REQUIRED ACTION - Below are the entries; output exactly the lines from the one containing "1,316,709 | +5.6 | +5.4 | 63.2 |" through the final line, inclusive.

PROVIDED DATA -
- Opening Delimiter -

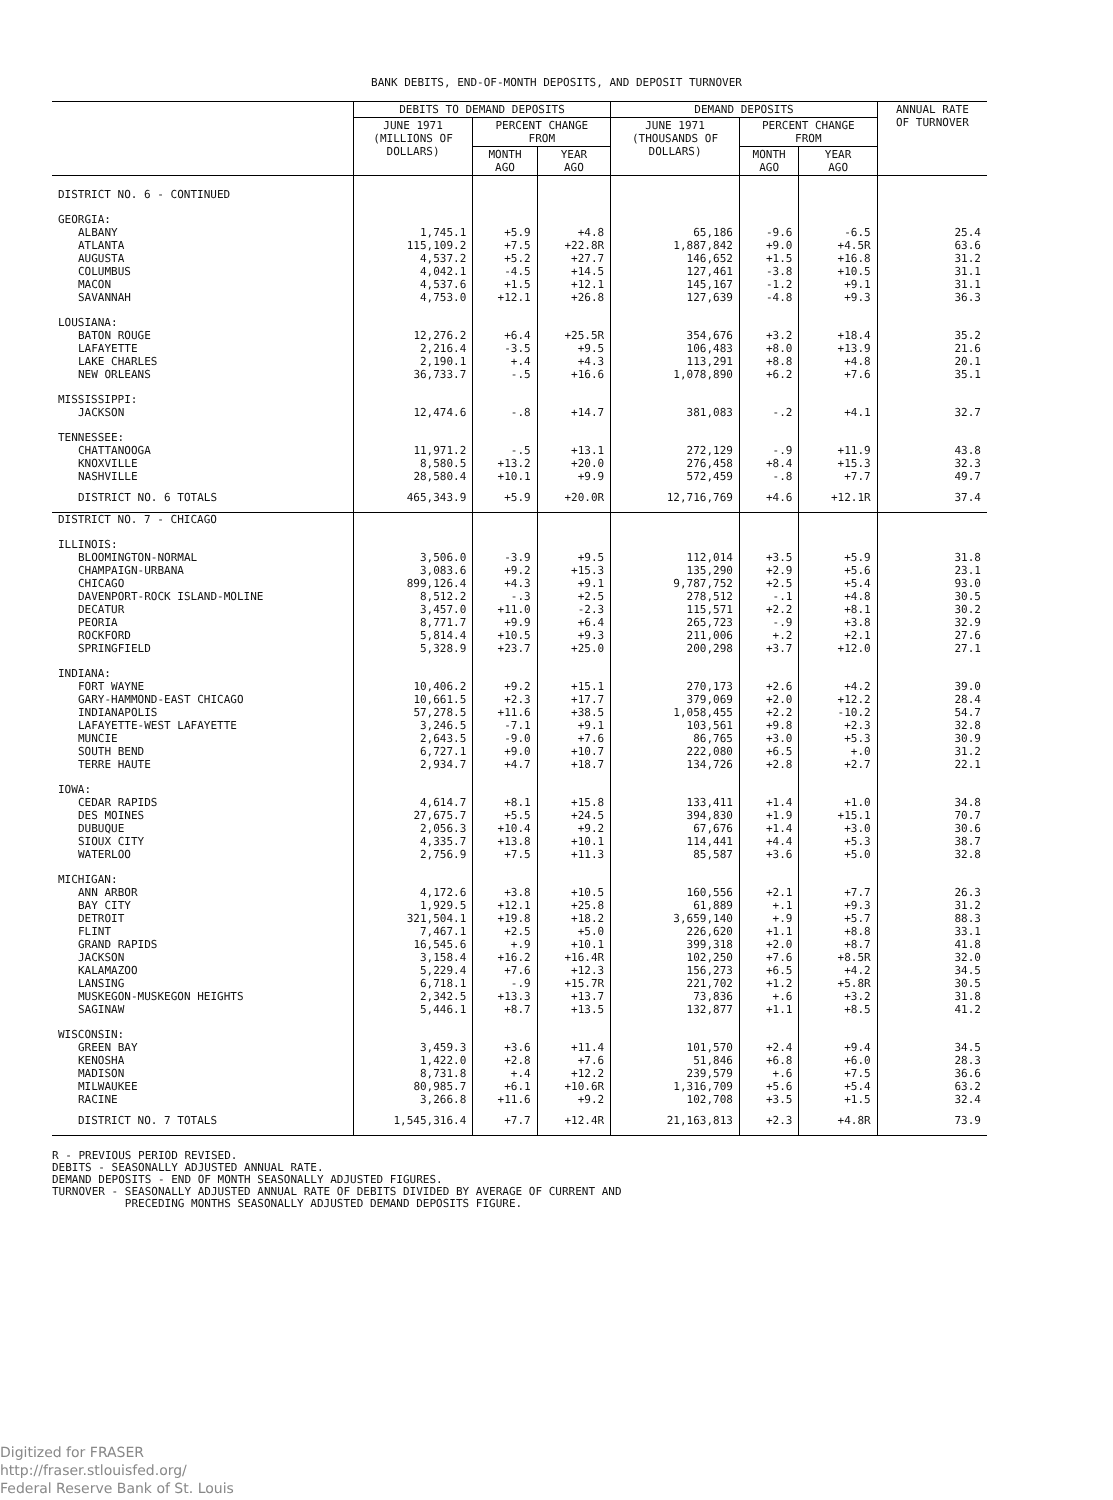BANK DEBITS, END-OF-MONTH DEPOSITS, AND DEPOSIT TURNOVER
| | DEBITS TO DEMAND DEPOSITS | | | DEMAND DEPOSITS | | | ANNUAL RATE OF TURNOVER |
| --- | --- | --- | --- | --- | --- | --- | --- |
| | JUNE 1971 (MILLIONS OF DOLLARS) | PERCENT CHANGE FROM | | JUNE 1971 (THOUSANDS OF DOLLARS) | PERCENT CHANGE FROM | | |
| | | MONTH AGO | YEAR AGO | | MONTH AGO | YEAR AGO | |
| DISTRICT NO. 6 - CONTINUED | | | | | | | |
| GEORGIA: | | | | | | | |
| ALBANY | 1,745.1 | +5.9 | +4.8 | 65,186 | -9.6 | -6.5 | 25.4 |
| ATLANTA | 115,109.2 | +7.5 | +22.8R | 1,887,842 | +9.0 | +4.5R | 63.6 |
| AUGUSTA | 4,537.2 | +5.2 | +27.7 | 146,652 | +1.5 | +16.8 | 31.2 |
| COLUMBUS | 4,042.1 | -4.5 | +14.5 | 127,461 | -3.8 | +10.5 | 31.1 |
| MACON | 4,537.6 | +1.5 | +12.1 | 145,167 | -1.2 | +9.1 | 31.1 |
| SAVANNAH | 4,753.0 | +12.1 | +26.8 | 127,639 | -4.8 | +9.3 | 36.3 |
| LOUSIANA: | | | | | | | |
| BATON ROUGE | 12,276.2 | +6.4 | +25.5R | 354,676 | +3.2 | +18.4 | 35.2 |
| LAFAYETTE | 2,216.4 | -3.5 | +9.5 | 106,483 | +8.0 | +13.9 | 21.6 |
| LAKE CHARLES | 2,190.1 | +.4 | +4.3 | 113,291 | +8.8 | +4.8 | 20.1 |
| NEW ORLEANS | 36,733.7 | -.5 | +16.6 | 1,078,890 | +6.2 | +7.6 | 35.1 |
| MISSISSIPPI: | | | | | | | |
| JACKSON | 12,474.6 | -.8 | +14.7 | 381,083 | -.2 | +4.1 | 32.7 |
| TENNESSEE: | | | | | | | |
| CHATTANOOGA | 11,971.2 | -.5 | +13.1 | 272,129 | -.9 | +11.9 | 43.8 |
| KNOXVILLE | 8,580.5 | +13.2 | +20.0 | 276,458 | +8.4 | +15.3 | 32.3 |
| NASHVILLE | 28,580.4 | +10.1 | +9.9 | 572,459 | -.8 | +7.7 | 49.7 |
| DISTRICT NO. 6 TOTALS | 465,343.9 | +5.9 | +20.0R | 12,716,769 | +4.6 | +12.1R | 37.4 |
| DISTRICT NO. 7 - CHICAGO | | | | | | | |
| ILLINOIS: | | | | | | | |
| BLOOMINGTON-NORMAL | 3,506.0 | -3.9 | +9.5 | 112,014 | +3.5 | +5.9 | 31.8 |
| CHAMPAIGN-URBANA | 3,083.6 | +9.2 | +15.3 | 135,290 | +2.9 | +5.6 | 23.1 |
| CHICAGO | 899,126.4 | +4.3 | +9.1 | 9,787,752 | +2.5 | +5.4 | 93.0 |
| DAVENPORT-ROCK ISLAND-MOLINE | 8,512.2 | -.3 | +2.5 | 278,512 | -.1 | +4.8 | 30.5 |
| DECATUR | 3,457.0 | +11.0 | -2.3 | 115,571 | +2.2 | +8.1 | 30.2 |
| PEORIA | 8,771.7 | +9.9 | +6.4 | 265,723 | -.9 | +3.8 | 32.9 |
| ROCKFORD | 5,814.4 | +10.5 | +9.3 | 211,006 | +.2 | +2.1 | 27.6 |
| SPRINGFIELD | 5,328.9 | +23.7 | +25.0 | 200,298 | +3.7 | +12.0 | 27.1 |
| INDIANA: | | | | | | | |
| FORT WAYNE | 10,406.2 | +9.2 | +15.1 | 270,173 | +2.6 | +4.2 | 39.0 |
| GARY-HAMMOND-EAST CHICAGO | 10,661.5 | +2.3 | +17.7 | 379,069 | +2.0 | +12.2 | 28.4 |
| INDIANAPOLIS | 57,278.5 | +11.6 | +38.5 | 1,058,455 | +2.2 | -10.2 | 54.7 |
| LAFAYETTE-WEST LAFAYETTE | 3,246.5 | -7.1 | +9.1 | 103,561 | +9.8 | +2.3 | 32.8 |
| MUNCIE | 2,643.5 | -9.0 | +7.6 | 86,765 | +3.0 | +5.3 | 30.9 |
| SOUTH BEND | 6,727.1 | +9.0 | +10.7 | 222,080 | +6.5 | +.0 | 31.2 |
| TERRE HAUTE | 2,934.7 | +4.7 | +18.7 | 134,726 | +2.8 | +2.7 | 22.1 |
| IOWA: | | | | | | | |
| CEDAR RAPIDS | 4,614.7 | +8.1 | +15.8 | 133,411 | +1.4 | +1.0 | 34.8 |
| DES MOINES | 27,675.7 | +5.5 | +24.5 | 394,830 | +1.9 | +15.1 | 70.7 |
| DUBUQUE | 2,056.3 | +10.4 | +9.2 | 67,676 | +1.4 | +3.0 | 30.6 |
| SIOUX CITY | 4,335.7 | +13.8 | +10.1 | 114,441 | +4.4 | +5.3 | 38.7 |
| WATERLOO | 2,756.9 | +7.5 | +11.3 | 85,587 | +3.6 | +5.0 | 32.8 |
| MICHIGAN: | | | | | | | |
| ANN ARBOR | 4,172.6 | +3.8 | +10.5 | 160,556 | +2.1 | +7.7 | 26.3 |
| BAY CITY | 1,929.5 | +12.1 | +25.8 | 61,889 | +.1 | +9.3 | 31.2 |
| DETROIT | 321,504.1 | +19.8 | +18.2 | 3,659,140 | +.9 | +5.7 | 88.3 |
| FLINT | 7,467.1 | +2.5 | +5.0 | 226,620 | +1.1 | +8.8 | 33.1 |
| GRAND RAPIDS | 16,545.6 | +.9 | +10.1 | 399,318 | +2.0 | +8.7 | 41.8 |
| JACKSON | 3,158.4 | +16.2 | +16.4R | 102,250 | +7.6 | +8.5R | 32.0 |
| KALAMAZOO | 5,229.4 | +7.6 | +12.3 | 156,273 | +6.5 | +4.2 | 34.5 |
| LANSING | 6,718.1 | -.9 | +15.7R | 221,702 | +1.2 | +5.8R | 30.5 |
| MUSKEGON-MUSKEGON HEIGHTS | 2,342.5 | +13.3 | +13.7 | 73,836 | +.6 | +3.2 | 31.8 |
| SAGINAW | 5,446.1 | +8.7 | +13.5 | 132,877 | +1.1 | +8.5 | 41.2 |
| WISCONSIN: | | | | | | | |
| GREEN BAY | 3,459.3 | +3.6 | +11.4 | 101,570 | +2.4 | +9.4 | 34.5 |
| KENOSHA | 1,422.0 | +2.8 | +7.6 | 51,846 | +6.8 | +6.0 | 28.3 |
| MADISON | 8,731.8 | +.4 | +12.2 | 239,579 | +.6 | +7.5 | 36.6 |
| MILWAUKEE | 80,985.7 | +6.1 | +10.6R | 1,316,709 | +5.6 | +5.4 | 63.2 |
| RACINE | 3,266.8 | +11.6 | +9.2 | 102,708 | +3.5 | +1.5 | 32.4 |
| DISTRICT NO. 7 TOTALS | 1,545,316.4 | +7.7 | +12.4R | 21,163,813 | +2.3 | +4.8R | 73.9 |
R - PREVIOUS PERIOD REVISED. DEBITS - SEASONALLY ADJUSTED ANNUAL RATE. DEMAND DEPOSITS - END OF MONTH SEASONALLY ADJUSTED FIGURES. TURNOVER - SEASONALLY ADJUSTED ANNUAL RATE OF DEBITS DIVIDED BY AVERAGE OF CURRENT AND PRECEDING MONTHS SEASONALLY ADJUSTED DEMAND DEPOSITS FIGURE.
Digitized for FRASER
http://fraser.stlouisfed.org/
Federal Reserve Bank of St. Louis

- Closing Delimiter -

ANSWER -
| MILWAUKEE | 80,985.7 | +6.1 | +10.6R | 1,316,709 | +5.6 | +5.4 | 63.2 |
| RACINE | 3,266.8 | +11.6 | +9.2 | 102,708 | +3.5 | +1.5 | 32.4 |
| DISTRICT NO. 7 TOTALS | 1,545,316.4 | +7.7 | +12.4R | 21,163,813 | +2.3 | +4.8R | 73.9 |
R - PREVIOUS PERIOD REVISED. DEBITS - SEASONALLY ADJUSTED ANNUAL RATE. DEMAND DEPOSITS - END OF MONTH SEASONALLY ADJUSTED FIGURES. TURNOVER - SEASONALLY ADJUSTED ANNUAL RATE OF DEBITS DIVIDED BY AVERAGE OF CURRENT AND PRECEDING MONTHS SEASONALLY ADJUSTED DEMAND DEPOSITS FIGURE.
Digitized for FRASER
http://fraser.stlouisfed.org/
Federal Reserve Bank of St. Louis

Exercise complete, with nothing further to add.